▸ **EXERCISE TASKS**:
a. Retype the passage on Lebanon's economy between "This has strained" and "them unskilled youth.", inclusive.
b. According to the passage on Lebanon's economy, which areas has the Syrian crisis strained? List each one.
c. In the passage on Lebanon's economy, what drove the acceleration of GDP growth in 2016?

▸ **GIVEN TEXT**:
▼▼▼

• One of the key issues facing Lebanon is the economic and social impact of the Syrian crisis, now in its seventh year. According to government and independent sources, up to 1.5 million Syrians, about a quarter of the Lebanese population, have taken refuge in Lebanon since the conflict started in March 2011.

    This has strained Lebanon’s public finances, service delivery, and the environment. The crisis is expected to worsen poverty incidence among Lebanese as well as widen income inequality. In particular, it is estimated that as a result of the Syrian crisis, some 200,000 additional Lebanese have been pushed into poverty, adding to the erstwhile 1 million poor. An additional 250,000 to 300,000 Lebanese citizens are estimated to have become unemployed, most of them unskilled youth.

    Within this challenging environment, GDP growth in Lebanon in 2016 is estimated to have undergone a slight acceleration to reach an estimated 1.8 percent, compared to 1.3 percent in 2015. The acceleration was driven by an improvement in the real estate sector and an increased number of tourist arrivals. Nonetheless, economic activity remains well below potential, inhibited by decidedly volatile geopolitics and security conditions.

▲▲▲

▸ **GIVEN DATA**:
▼▼▼

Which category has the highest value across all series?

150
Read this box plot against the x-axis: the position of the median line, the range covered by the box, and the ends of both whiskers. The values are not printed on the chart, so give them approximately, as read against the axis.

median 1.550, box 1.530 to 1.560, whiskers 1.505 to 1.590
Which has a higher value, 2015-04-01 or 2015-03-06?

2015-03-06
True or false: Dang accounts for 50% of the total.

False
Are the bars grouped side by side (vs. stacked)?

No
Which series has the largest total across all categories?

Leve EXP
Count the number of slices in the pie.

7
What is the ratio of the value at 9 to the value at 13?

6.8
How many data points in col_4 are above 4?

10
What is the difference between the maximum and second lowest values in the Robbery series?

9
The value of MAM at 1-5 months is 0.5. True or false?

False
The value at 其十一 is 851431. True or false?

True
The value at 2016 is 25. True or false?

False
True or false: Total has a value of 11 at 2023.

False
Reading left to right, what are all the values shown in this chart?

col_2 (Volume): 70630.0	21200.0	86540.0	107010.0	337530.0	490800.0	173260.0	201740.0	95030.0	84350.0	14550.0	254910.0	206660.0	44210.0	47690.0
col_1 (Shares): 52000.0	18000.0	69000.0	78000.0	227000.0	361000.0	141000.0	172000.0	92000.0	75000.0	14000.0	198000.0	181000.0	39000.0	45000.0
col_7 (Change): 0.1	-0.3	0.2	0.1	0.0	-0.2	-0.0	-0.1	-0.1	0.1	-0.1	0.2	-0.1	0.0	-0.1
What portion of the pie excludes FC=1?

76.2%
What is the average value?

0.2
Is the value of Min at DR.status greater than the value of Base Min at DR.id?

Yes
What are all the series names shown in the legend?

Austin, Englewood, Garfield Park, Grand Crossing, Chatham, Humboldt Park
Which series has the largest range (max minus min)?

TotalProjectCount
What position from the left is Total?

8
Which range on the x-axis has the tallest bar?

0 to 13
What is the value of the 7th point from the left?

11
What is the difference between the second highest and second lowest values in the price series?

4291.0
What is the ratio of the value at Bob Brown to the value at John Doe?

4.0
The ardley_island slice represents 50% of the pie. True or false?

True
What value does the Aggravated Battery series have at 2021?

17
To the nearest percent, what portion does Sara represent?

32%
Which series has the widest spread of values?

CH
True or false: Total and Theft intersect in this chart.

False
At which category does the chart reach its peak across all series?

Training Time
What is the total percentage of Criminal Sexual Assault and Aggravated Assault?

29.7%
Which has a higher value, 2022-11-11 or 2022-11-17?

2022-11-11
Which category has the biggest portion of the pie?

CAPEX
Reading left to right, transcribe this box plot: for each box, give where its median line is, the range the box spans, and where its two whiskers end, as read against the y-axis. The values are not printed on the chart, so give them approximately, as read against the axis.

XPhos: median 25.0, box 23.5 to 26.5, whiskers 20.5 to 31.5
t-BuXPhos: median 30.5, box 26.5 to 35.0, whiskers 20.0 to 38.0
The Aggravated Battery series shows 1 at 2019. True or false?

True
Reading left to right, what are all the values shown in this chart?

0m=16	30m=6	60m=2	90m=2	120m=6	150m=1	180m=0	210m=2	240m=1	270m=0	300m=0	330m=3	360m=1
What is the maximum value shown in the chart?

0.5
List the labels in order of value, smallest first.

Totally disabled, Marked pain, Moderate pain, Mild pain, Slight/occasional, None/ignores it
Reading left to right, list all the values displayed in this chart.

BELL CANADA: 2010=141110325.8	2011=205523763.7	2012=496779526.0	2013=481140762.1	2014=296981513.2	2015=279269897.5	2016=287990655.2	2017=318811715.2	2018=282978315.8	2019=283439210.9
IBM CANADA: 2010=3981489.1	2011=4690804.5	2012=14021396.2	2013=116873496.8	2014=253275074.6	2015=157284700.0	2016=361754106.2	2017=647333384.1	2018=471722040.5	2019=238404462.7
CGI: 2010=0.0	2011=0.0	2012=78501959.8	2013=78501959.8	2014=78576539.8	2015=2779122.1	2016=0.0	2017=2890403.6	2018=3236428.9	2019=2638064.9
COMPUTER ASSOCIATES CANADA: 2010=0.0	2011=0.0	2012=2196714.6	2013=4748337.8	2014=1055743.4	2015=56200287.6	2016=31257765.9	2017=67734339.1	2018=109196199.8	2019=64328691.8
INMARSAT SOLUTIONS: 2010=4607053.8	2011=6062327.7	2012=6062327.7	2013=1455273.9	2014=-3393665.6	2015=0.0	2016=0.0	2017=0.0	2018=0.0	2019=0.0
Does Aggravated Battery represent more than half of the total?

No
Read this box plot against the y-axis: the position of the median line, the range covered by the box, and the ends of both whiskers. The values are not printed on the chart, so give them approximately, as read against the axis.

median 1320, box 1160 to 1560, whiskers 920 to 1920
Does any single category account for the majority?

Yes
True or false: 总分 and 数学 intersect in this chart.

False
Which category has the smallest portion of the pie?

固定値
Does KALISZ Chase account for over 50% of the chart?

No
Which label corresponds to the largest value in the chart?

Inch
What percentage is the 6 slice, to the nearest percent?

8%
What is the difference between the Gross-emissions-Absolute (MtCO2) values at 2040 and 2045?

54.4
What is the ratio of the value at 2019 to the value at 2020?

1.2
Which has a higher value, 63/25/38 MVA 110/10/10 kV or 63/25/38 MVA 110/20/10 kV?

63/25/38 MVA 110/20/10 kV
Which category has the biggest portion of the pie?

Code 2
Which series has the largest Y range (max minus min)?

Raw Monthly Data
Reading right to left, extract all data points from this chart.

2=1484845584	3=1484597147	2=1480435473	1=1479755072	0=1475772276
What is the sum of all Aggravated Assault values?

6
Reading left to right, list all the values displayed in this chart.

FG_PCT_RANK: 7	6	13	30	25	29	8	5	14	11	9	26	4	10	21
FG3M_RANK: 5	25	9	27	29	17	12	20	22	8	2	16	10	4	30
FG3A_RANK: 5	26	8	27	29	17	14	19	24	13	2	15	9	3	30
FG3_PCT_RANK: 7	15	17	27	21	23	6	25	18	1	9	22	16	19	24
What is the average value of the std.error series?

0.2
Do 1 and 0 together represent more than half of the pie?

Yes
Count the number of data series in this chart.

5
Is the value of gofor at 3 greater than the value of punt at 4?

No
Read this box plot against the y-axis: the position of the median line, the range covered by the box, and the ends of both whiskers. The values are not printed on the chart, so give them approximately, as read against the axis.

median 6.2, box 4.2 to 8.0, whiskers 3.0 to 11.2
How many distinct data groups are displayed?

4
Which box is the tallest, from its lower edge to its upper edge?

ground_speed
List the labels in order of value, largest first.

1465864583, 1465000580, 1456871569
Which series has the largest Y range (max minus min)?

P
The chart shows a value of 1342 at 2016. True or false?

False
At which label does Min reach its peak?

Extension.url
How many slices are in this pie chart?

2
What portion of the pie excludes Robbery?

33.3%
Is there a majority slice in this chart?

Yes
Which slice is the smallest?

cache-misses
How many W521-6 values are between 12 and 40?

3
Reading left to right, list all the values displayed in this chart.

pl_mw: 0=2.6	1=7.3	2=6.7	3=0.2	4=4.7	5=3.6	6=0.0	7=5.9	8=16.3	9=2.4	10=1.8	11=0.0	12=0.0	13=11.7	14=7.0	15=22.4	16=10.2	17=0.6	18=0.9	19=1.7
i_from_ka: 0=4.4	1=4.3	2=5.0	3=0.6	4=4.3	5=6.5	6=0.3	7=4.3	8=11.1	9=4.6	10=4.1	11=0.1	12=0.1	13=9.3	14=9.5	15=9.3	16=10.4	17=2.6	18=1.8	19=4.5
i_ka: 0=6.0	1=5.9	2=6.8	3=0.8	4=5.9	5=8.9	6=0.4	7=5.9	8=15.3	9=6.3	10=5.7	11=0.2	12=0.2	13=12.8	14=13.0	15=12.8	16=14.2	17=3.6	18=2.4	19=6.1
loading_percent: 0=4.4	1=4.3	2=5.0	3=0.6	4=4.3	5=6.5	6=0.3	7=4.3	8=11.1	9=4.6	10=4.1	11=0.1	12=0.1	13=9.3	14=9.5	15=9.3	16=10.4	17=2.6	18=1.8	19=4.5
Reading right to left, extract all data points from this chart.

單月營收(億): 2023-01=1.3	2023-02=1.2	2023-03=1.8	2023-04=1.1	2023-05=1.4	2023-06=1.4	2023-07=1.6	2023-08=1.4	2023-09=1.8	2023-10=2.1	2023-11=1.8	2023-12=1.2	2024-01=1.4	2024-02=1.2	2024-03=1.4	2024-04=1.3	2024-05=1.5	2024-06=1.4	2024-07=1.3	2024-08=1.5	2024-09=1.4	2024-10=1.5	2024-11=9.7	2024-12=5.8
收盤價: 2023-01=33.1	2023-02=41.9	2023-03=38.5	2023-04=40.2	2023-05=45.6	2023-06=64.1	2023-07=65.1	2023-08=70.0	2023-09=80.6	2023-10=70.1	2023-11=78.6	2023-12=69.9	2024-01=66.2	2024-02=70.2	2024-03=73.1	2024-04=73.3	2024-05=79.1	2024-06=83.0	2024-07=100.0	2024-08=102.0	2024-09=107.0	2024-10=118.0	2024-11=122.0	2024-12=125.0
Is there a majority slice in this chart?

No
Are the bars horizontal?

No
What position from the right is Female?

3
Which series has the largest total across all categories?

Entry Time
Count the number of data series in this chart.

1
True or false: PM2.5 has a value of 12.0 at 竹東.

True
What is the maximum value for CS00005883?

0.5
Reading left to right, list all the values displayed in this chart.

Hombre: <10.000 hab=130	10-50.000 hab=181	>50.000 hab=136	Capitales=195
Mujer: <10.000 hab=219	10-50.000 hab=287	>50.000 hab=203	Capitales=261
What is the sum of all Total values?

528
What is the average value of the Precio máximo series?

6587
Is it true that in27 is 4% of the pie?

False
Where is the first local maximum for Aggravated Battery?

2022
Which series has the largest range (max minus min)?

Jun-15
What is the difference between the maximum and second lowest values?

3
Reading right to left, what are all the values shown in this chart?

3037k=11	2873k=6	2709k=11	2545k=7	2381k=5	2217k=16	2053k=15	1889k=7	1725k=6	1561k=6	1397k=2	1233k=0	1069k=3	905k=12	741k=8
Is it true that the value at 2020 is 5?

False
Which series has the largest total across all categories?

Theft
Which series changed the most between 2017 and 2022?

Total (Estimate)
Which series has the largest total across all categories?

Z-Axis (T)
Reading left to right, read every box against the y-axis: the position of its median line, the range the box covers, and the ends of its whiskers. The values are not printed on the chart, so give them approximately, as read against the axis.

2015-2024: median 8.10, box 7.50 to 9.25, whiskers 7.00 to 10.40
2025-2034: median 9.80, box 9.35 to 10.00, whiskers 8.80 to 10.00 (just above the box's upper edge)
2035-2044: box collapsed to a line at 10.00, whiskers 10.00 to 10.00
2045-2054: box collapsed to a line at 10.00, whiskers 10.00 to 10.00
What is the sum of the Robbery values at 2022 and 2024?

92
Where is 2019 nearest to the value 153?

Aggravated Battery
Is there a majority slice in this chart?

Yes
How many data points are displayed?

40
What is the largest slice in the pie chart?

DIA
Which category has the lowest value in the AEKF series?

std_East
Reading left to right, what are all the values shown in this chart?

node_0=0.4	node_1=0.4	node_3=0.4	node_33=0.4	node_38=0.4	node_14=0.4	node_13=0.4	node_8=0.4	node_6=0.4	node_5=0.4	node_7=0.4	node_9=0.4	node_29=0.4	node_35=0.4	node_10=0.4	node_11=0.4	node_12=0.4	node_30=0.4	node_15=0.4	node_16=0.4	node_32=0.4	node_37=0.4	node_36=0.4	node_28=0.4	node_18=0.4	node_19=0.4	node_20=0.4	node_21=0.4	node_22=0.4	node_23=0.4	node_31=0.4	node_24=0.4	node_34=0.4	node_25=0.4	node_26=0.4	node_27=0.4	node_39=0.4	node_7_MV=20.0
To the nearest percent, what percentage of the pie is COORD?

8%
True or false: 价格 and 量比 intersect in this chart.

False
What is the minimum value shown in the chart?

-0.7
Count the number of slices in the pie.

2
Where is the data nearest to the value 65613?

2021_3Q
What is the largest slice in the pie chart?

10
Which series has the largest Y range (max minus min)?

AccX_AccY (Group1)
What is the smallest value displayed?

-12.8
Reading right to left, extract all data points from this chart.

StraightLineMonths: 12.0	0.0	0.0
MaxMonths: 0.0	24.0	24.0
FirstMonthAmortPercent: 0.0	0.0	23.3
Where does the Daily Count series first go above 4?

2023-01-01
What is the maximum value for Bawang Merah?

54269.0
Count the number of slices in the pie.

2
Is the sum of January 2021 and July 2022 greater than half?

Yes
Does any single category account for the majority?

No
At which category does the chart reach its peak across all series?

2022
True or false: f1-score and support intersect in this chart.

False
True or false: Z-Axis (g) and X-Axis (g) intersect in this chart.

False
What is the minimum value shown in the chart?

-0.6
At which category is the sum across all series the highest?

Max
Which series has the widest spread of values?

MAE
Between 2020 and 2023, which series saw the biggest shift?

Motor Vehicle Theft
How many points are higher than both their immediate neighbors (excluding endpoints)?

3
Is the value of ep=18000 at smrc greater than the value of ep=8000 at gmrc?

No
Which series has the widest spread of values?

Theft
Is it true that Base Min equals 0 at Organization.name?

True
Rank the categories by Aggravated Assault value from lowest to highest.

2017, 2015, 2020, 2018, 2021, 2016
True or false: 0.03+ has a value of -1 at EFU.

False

▲▲▲

▸ **ANSWER LIST**:
a.
This has strained Lebanon’s public finances, service delivery, and the environment. The crisis is expected to worsen poverty incidence among Lebanese as well as widen income inequality. In particular, it is estimated that as a result of the Syrian crisis, some 200,000 additional Lebanese have been pushed into poverty, adding to the erstwhile 1 million poor. An additional 250,000 to 300,000 Lebanese citizens are estimated to have become unemployed, most of them unskilled youth.

b.
- Lebanon's public finances
- Service delivery
- The environment

c. An improvement in the real estate sector and an increased number of tourist arrivals.